* [WORK ORDER 1]:
In the passage about probation, parole, and abortion travel, how many women are incarcerated in America on any given day?
* [WORK ORDER 2]:
From the passage about probation, parole, and abortion travel, write out the section that opens with the words containing "In the wake" and closes with "women they supervise.".

GIVEN PASSAGE START

In the wake of an overturned Roe v. Wade, hundreds of thousands of women in the U.S. could face legal restrictions that prevent them from traveling to receive abortion care as a result of being on probation or parole. Advocates say the decision to allow interstate travel may ultimately fall on low-level state employees, who could just as easily choose to prioritize their own beliefs over the wishes of the women they supervise.
The Prison Policy Initiative, a nonprofit that tracks criminalization data and works to shine a light on the harms caused by mass incarceration, stated in a briefing last week that the end of Roe v. Wade could have substantial consequences for many of the 231,000 women incarcerated in America on any given day as well as their counterparts outside jail and prison walls. Several times as many women are on probation or parole right now as are incarcerated, conditions of which often preclude traveling across state lines without permission, the group says. (Probation is a sentence handed down usually for minor crimes in lieu of jail time, while parole is an extension of a prison sentence.)

GIVEN PASSAGE END
DATASET CONTENT START

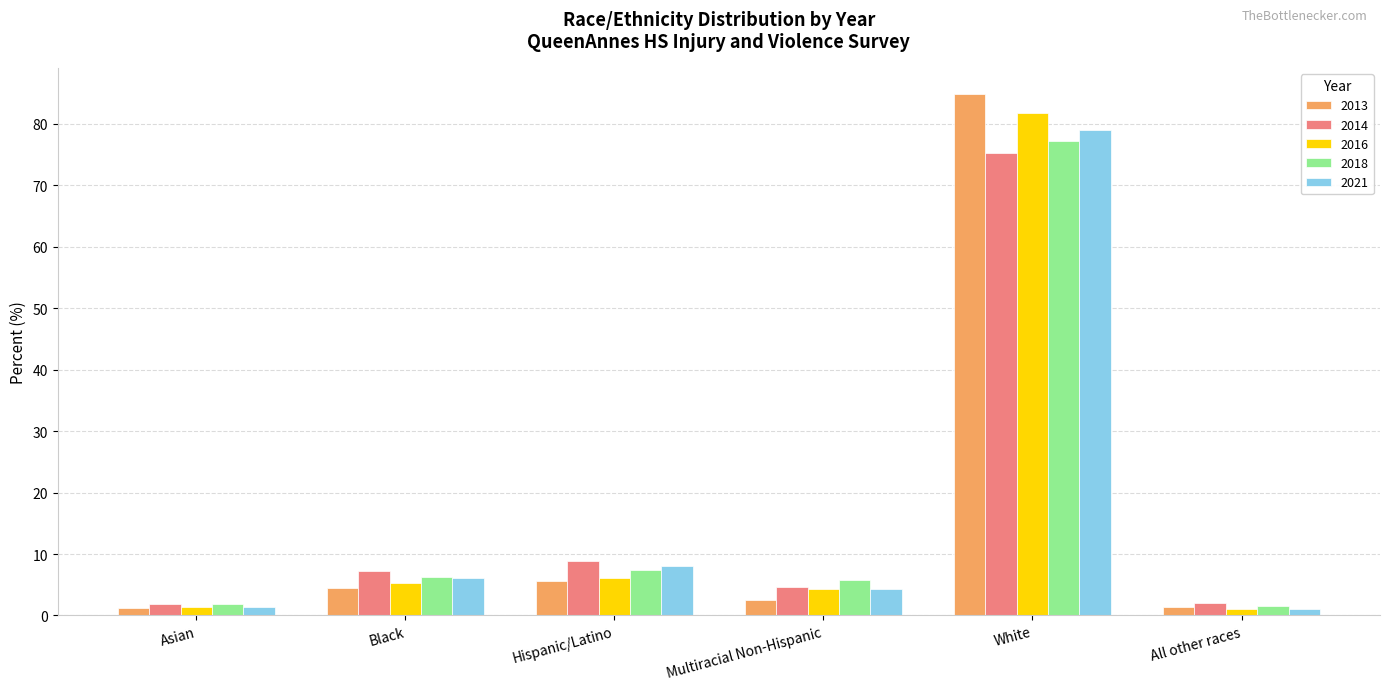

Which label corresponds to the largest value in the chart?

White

DATASET CONTENT END
DATASET CONTENT START

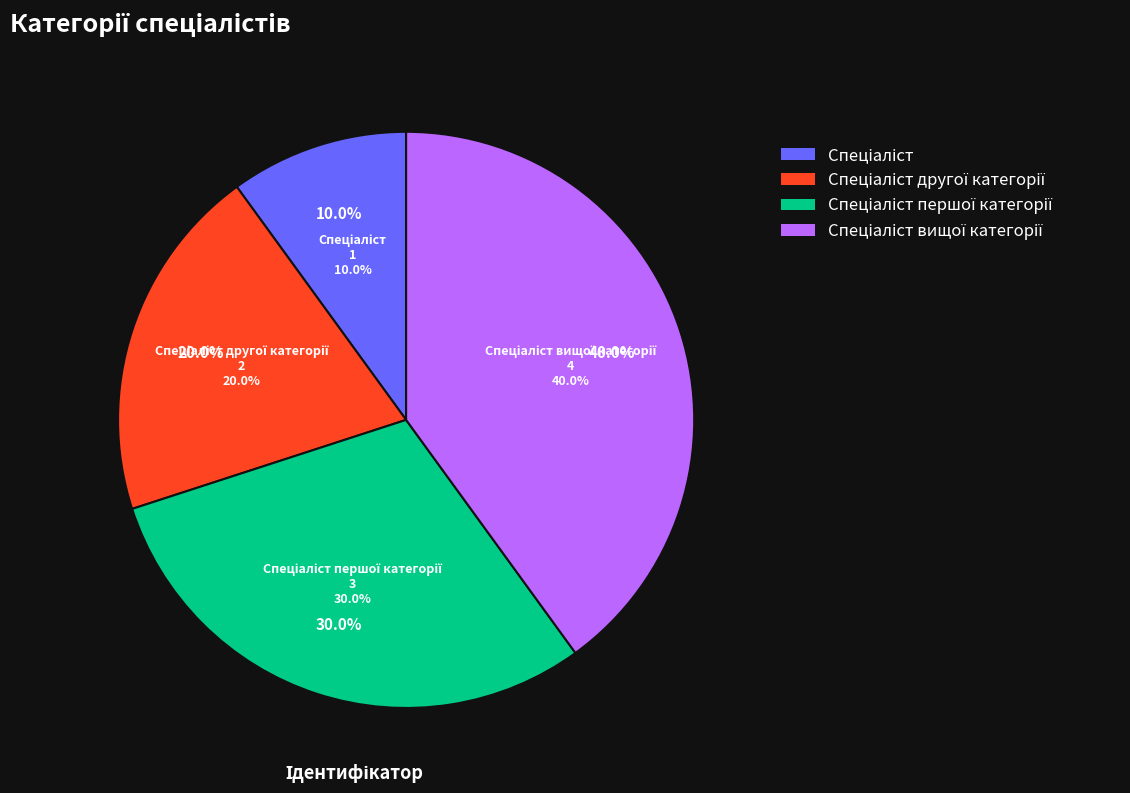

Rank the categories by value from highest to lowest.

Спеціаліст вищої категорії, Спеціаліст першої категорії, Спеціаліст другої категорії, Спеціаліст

DATASET CONTENT END

* [OUTPUT 1]:
231,000

* [OUTPUT 2]:
In the wake of an overturned Roe v. Wade, hundreds of thousands of women in the U.S. could face legal restrictions that prevent them from traveling to receive abortion care as a result of being on probation or parole. Advocates say the decision to allow interstate travel may ultimately fall on low-level state employees, who could just as easily choose to prioritize their own beliefs over the wishes of the women they supervise.